Figure 12 shows different forecasts for oil production. Therein forecasts for production of conventional oil as well combination of conventional and non-conventional oil is shown. Most curves show that in the period from 2010 to 2020 the maximum of oil production will be reached. Only the Odell curve (2) differs from the common picture and forecast a maximum at 2070 based on  production of conventional and non-conventional oil with EUR of 800 billion tons.

The  historic development of the world population and energy demand on fossil fuels since 1800 as well as a possible scenario to 2010 is given in figure 13.It can be concluded, that oil production will peak in the fist half of 21st century, gas production in the middle of the century, perhaps also later. The absolute coal production can increase although the share on primary energy consumption is falling.

The gap between rising energy demand and decreasing oil and timely later decreasing gas production can be filled only partially by non-conventional oil and gas reserves. Although the potential of non-conventional oil and gas regarding existing estimates is higher than the potential of conventional oil and gas.  High production costs, technical and environmental problems are the main reason for slower production of non-conventional hydrocarbons.

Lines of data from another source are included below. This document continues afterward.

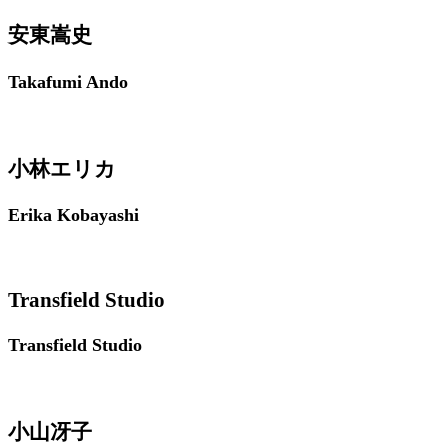
安東嵩史
Takafumi Ando
小林エリカ
Erika Kobayashi
Transfield Studio
Transfield Studio
小山冴子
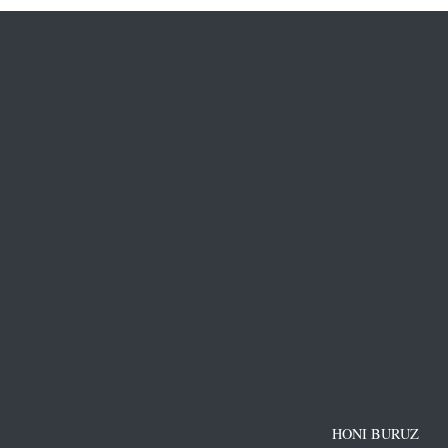
HONI BURUZ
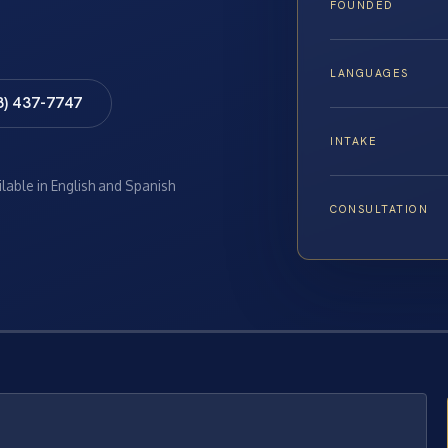
FOUNDED
LANGUAGES
8) 437-7747
INTAKE
ilable in English and Spanish
CONSULTATION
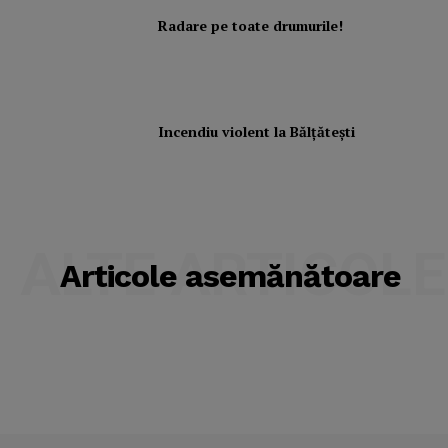
Radare pe toate drumurile!
Incendiu violent la Bălţăteşti
ALTE ARTICOLE
Articole asemănătoare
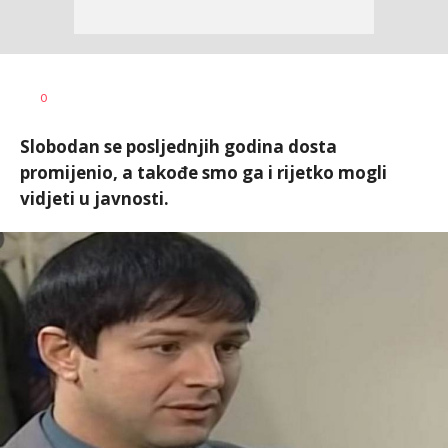
Đorđe
AUTOR
0
Milošević
Slobodan se posljednjih godina dosta
promijenio, a takođe smo ga i rijetko mogli
vidjeti u javnosti.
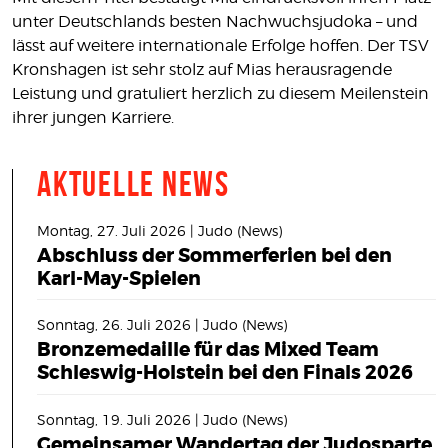
unter Deutschlands besten Nachwuchsjudoka – und
lässt auf weitere internationale Erfolge hoffen. Der TSV
Kronshagen ist sehr stolz auf Mias herausragende
Leistung und gratuliert herzlich zu diesem Meilenstein
ihrer jungen Karriere.
Aktuelle News
Montag, 27. Juli 2026 | Judo (News)
Abschluss der Sommerferien bei den
Karl-May-Spielen
Sonntag, 26. Juli 2026 | Judo (News)
Bronzemedaille für das Mixed Team
Schleswig-Holstein bei den Finals 2026
Sonntag, 19. Juli 2026 | Judo (News)
Gemeinsamer Wandertag der Judosparte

On this background and with respect to climate debate an economic use of oil and gas is essential. Search for alternative energy sources is a priority task.

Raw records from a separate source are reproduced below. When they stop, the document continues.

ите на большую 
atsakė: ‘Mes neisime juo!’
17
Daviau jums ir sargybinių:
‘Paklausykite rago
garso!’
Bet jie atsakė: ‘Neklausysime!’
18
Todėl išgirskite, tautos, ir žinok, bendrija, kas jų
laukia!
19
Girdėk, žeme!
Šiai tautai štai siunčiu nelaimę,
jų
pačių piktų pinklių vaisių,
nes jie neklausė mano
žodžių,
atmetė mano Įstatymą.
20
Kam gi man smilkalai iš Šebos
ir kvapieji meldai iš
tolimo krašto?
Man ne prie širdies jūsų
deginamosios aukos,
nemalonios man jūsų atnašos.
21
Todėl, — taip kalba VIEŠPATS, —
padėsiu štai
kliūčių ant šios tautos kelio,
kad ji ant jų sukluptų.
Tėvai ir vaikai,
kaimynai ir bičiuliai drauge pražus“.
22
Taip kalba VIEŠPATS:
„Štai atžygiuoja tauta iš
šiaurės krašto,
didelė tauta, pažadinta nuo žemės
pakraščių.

Summarising we can notice, that

• hydrocarbons are presently and also in near future the leading energy sources,
• a shift from oil to gas will occur in the future,
• hydrocarbons are a finite resource despite a lifetime for many years,
• an economic use of oil and gas is essentially.
• oil and gas trade is very important, as regions of supply and demand for oil and don’t correspond,
• problems are

-political influence on hydrocarbon trade,
- uncertainties of energy prices,
- greenhouse effect.
• in view of these facts substitution of oil and gas through other energy sources is needed.